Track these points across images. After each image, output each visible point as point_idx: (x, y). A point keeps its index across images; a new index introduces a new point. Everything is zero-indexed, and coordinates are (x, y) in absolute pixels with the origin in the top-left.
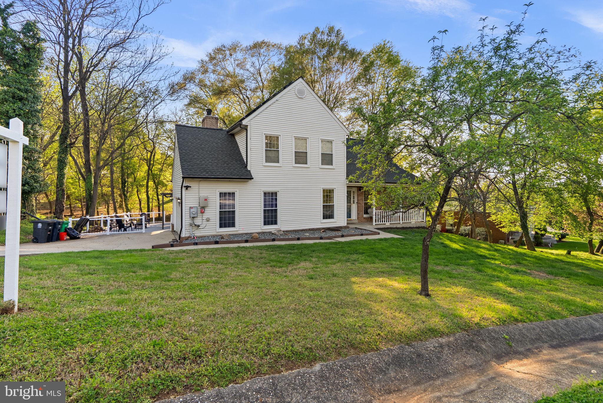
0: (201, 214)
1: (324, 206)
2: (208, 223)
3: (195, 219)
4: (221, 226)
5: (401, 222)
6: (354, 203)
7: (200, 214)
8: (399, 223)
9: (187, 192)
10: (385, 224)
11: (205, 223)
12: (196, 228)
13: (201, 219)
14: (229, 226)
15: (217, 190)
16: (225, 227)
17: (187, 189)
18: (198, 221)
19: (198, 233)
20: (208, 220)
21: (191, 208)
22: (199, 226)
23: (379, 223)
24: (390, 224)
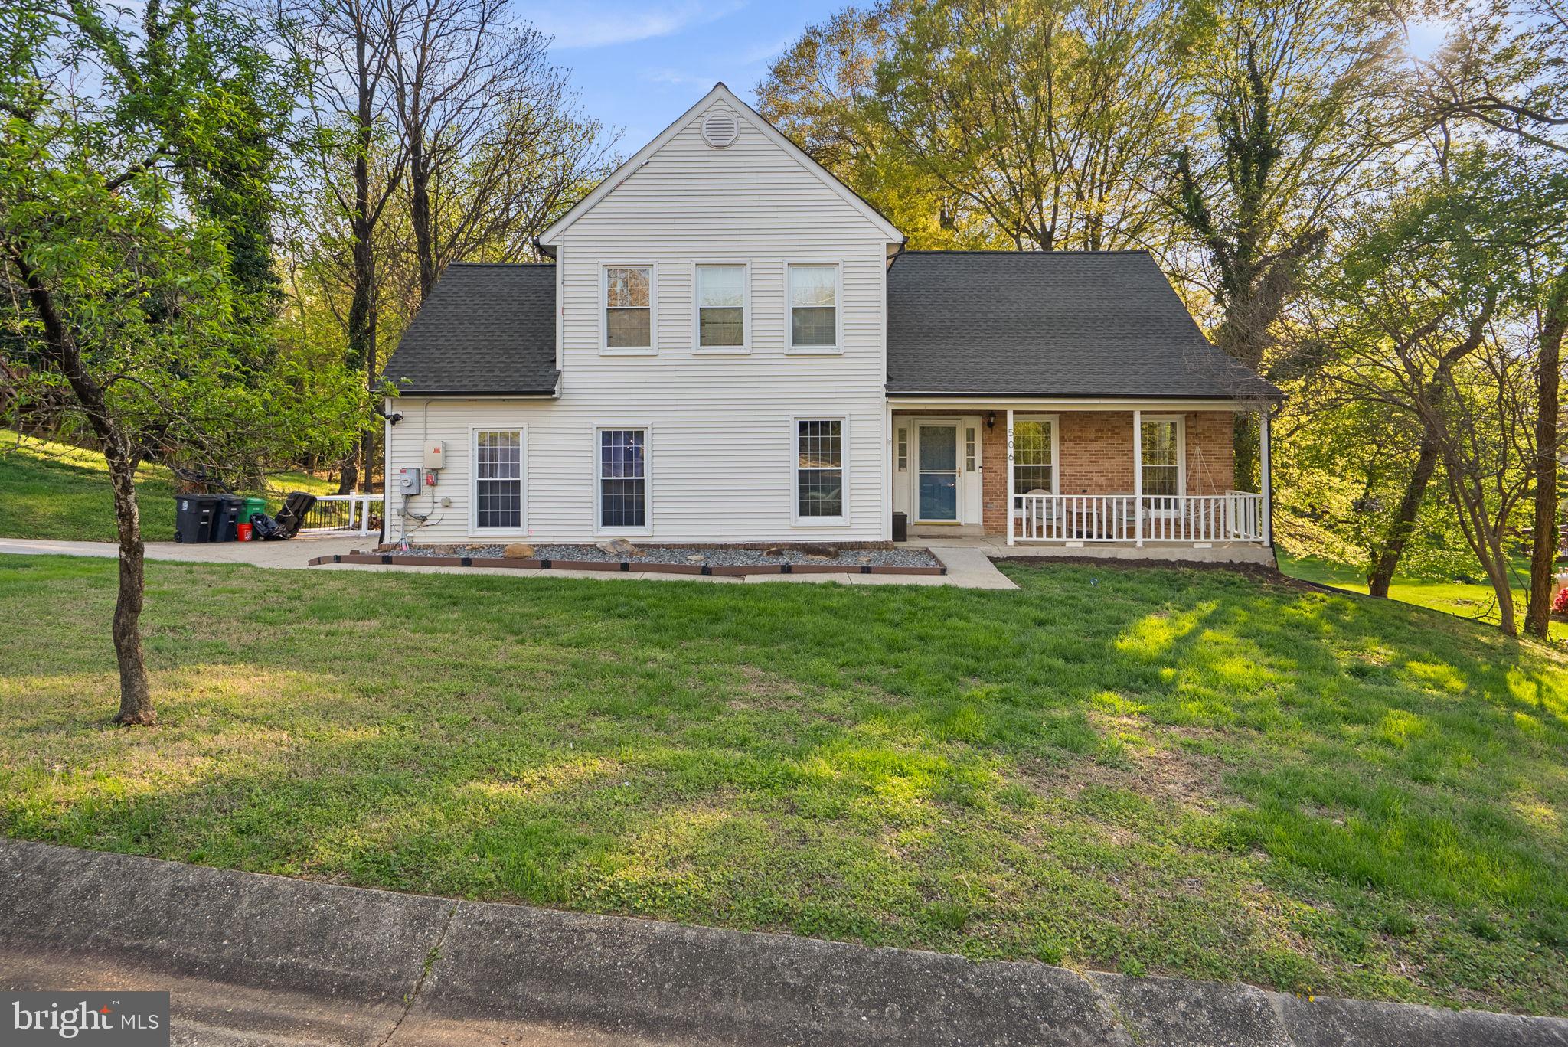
0: (429, 488)
1: (803, 475)
2: (447, 511)
3: (412, 499)
4: (483, 522)
5: (1139, 539)
6: (971, 467)
7: (426, 488)
8: (1133, 545)
9: (395, 431)
10: (1063, 544)
11: (439, 510)
12: (416, 523)
13: (430, 499)
14: (505, 524)
15: (471, 426)
16: (495, 524)
17: (393, 423)
18: (421, 506)
19: (423, 537)
20: (447, 504)
21: (403, 471)
22: (424, 519)
23: (1034, 538)
24: (1086, 544)
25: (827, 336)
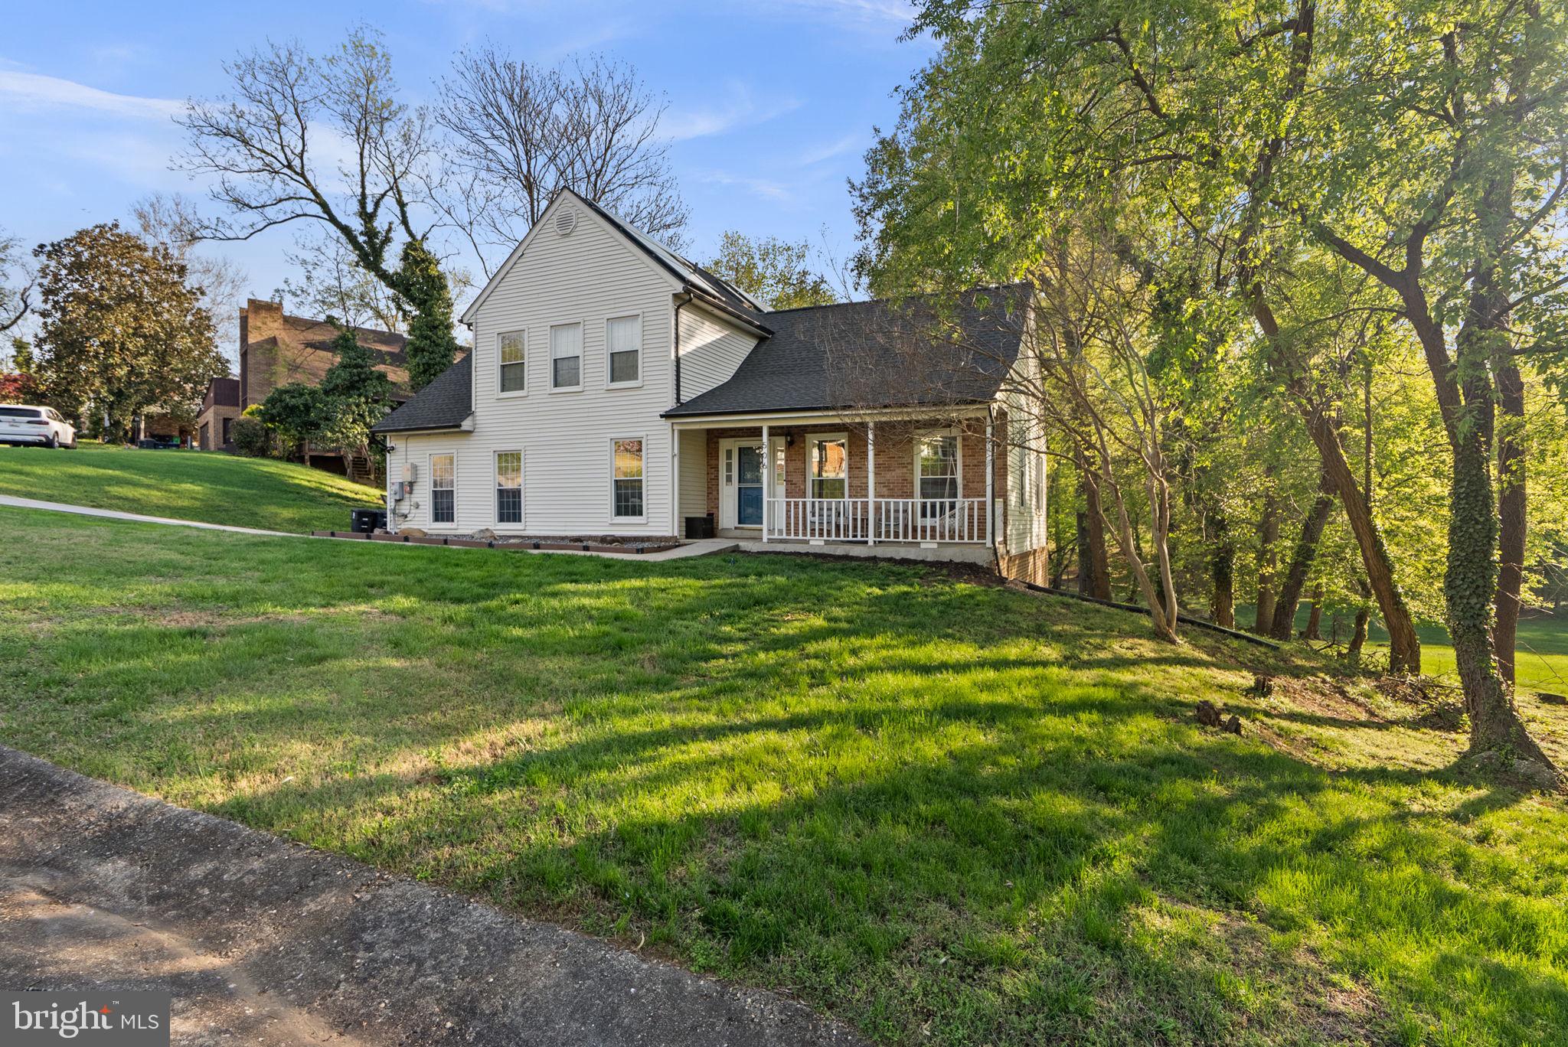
0: (408, 496)
1: (618, 484)
3: (400, 503)
4: (436, 519)
5: (871, 538)
8: (866, 544)
10: (807, 542)
11: (413, 510)
12: (402, 519)
13: (408, 503)
14: (447, 520)
15: (428, 453)
16: (442, 520)
17: (390, 452)
18: (404, 508)
20: (417, 507)
21: (393, 484)
22: (406, 516)
23: (792, 537)
24: (827, 542)
25: (632, 374)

++++++++++

Output the data above verbatim, pictures excluded.

> [ANSWER TO THIS PROBLEM]:
Track these points across images. After each image, output each visible point as point_idx: (x, y). A point keeps its index across images; a new index introduces a new point. Everything is zero-indexed, and coordinates are (x, y) in absolute pixels with the origin in the top-left.
0: (201, 214)
1: (324, 206)
2: (208, 223)
3: (195, 219)
4: (221, 226)
5: (401, 222)
6: (354, 203)
7: (200, 214)
8: (399, 223)
9: (187, 192)
10: (385, 224)
11: (205, 223)
12: (196, 228)
13: (201, 219)
14: (229, 226)
15: (217, 190)
16: (225, 227)
17: (187, 189)
18: (198, 221)
19: (198, 233)
20: (208, 220)
21: (191, 208)
22: (199, 226)
23: (379, 223)
24: (390, 224)
0: (429, 488)
1: (803, 475)
2: (447, 511)
3: (412, 499)
4: (483, 522)
5: (1139, 539)
6: (971, 467)
7: (426, 488)
8: (1133, 545)
9: (395, 431)
10: (1063, 544)
11: (439, 510)
12: (416, 523)
13: (430, 499)
14: (505, 524)
15: (471, 426)
16: (495, 524)
17: (393, 423)
18: (421, 506)
19: (423, 537)
20: (447, 504)
21: (403, 471)
22: (424, 519)
23: (1034, 538)
24: (1086, 544)
25: (827, 336)
0: (408, 496)
1: (618, 484)
3: (400, 503)
4: (436, 519)
5: (871, 538)
8: (866, 544)
10: (807, 542)
11: (413, 510)
12: (402, 519)
13: (408, 503)
14: (447, 520)
15: (428, 453)
16: (442, 520)
17: (390, 452)
18: (404, 508)
20: (417, 507)
21: (393, 484)
22: (406, 516)
23: (792, 537)
24: (827, 542)
25: (632, 374)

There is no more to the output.